Thursday, July 30, 2009
This Little Piggy
I've been lucky enough to have a few truly excellent meals since heading out across the eastern U.S.; a couple of them have already been mentioned around here. But I'd be remiss if I didn't highlight an off-the-beaten-path place that I have a feeling I'm going to remember for a very long time.
It's called the White Light Diner, and it's supposedly the oldest restaurant in Frankfort, Kentucky -- run by an "opinionated" gentleman named Rick, who would be a dead ringer for Ernest Hemingway if Hemingway had decided to forgo the cable-knit sweaters in favor of Crocs and baggy pants with pictures of jalapenos all over them. The White Light is barely more than a single worn lunch counter, but the whole place exudes so much charm and history that it feels like the walls -- which are plastered with old pictures and various relics of the area -- are breathing with life. There's so much genuine nostalgia on display that you get the feeling you've walked onto a set in a Tarantino movie.

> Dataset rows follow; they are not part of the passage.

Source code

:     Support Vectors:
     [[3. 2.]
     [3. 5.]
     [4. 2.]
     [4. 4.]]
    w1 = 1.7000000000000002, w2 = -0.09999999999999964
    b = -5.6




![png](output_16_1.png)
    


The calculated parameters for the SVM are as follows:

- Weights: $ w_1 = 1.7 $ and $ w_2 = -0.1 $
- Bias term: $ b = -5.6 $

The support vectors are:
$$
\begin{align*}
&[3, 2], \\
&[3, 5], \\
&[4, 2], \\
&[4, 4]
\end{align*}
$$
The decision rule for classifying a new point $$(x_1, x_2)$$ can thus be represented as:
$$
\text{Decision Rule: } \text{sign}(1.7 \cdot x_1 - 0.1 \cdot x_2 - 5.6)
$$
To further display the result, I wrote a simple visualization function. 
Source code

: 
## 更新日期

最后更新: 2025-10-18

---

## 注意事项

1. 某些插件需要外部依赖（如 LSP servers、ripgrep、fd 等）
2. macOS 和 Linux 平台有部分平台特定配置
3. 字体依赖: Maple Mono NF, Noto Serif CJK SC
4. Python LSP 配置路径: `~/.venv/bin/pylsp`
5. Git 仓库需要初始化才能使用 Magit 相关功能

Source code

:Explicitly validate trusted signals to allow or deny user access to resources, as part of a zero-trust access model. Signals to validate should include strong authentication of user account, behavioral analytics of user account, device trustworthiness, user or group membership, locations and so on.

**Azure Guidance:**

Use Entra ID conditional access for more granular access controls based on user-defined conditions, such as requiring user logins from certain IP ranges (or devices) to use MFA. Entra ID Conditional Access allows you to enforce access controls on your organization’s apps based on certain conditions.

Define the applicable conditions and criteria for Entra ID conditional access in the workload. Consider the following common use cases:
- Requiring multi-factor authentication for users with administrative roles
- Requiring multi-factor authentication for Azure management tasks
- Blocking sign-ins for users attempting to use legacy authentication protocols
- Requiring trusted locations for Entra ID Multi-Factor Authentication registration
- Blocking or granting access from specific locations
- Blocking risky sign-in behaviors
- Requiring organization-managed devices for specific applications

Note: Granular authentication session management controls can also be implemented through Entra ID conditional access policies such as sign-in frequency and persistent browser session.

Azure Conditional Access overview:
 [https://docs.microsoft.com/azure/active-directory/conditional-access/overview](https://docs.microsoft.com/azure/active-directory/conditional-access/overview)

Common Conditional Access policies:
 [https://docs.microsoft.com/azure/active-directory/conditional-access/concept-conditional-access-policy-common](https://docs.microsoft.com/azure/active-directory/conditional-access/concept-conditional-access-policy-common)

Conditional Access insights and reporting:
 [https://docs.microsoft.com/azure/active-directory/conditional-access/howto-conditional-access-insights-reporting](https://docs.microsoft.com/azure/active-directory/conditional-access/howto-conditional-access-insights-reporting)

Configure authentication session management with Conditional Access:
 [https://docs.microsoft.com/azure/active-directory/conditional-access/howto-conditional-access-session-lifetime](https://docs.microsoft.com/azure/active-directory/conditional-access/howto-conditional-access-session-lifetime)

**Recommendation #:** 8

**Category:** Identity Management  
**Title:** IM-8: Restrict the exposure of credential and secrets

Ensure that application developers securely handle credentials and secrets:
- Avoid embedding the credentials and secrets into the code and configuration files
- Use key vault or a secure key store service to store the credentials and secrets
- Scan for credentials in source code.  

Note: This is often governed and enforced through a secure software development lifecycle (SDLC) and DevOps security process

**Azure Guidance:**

And the food -- just freaking incredible.
The cook's name is Slim and he fries up a mean crab cake, with a remoulade that's so spicy it'll melt your tongue. He serves fresh corn chowder in mismatched mugs and makes barbeque sandwiches with pork that's been smoked on a massive barrel-style covered grill that sits right out in front of the place. (Needless to say, the entire block smells fantastic.) The customers are pretty much all regulars and the conversation just adds to the whole experience. I could spend the next twenty minutes trying to explain what makes a place like the White Light so damn special, but it's really one of those things you have to see and taste for yourself to fully comprehend.
If you're ever passing through Frankfort, Kentucky -- this is one stop you have to make.
Gotta thank Drew for making sure I did just that.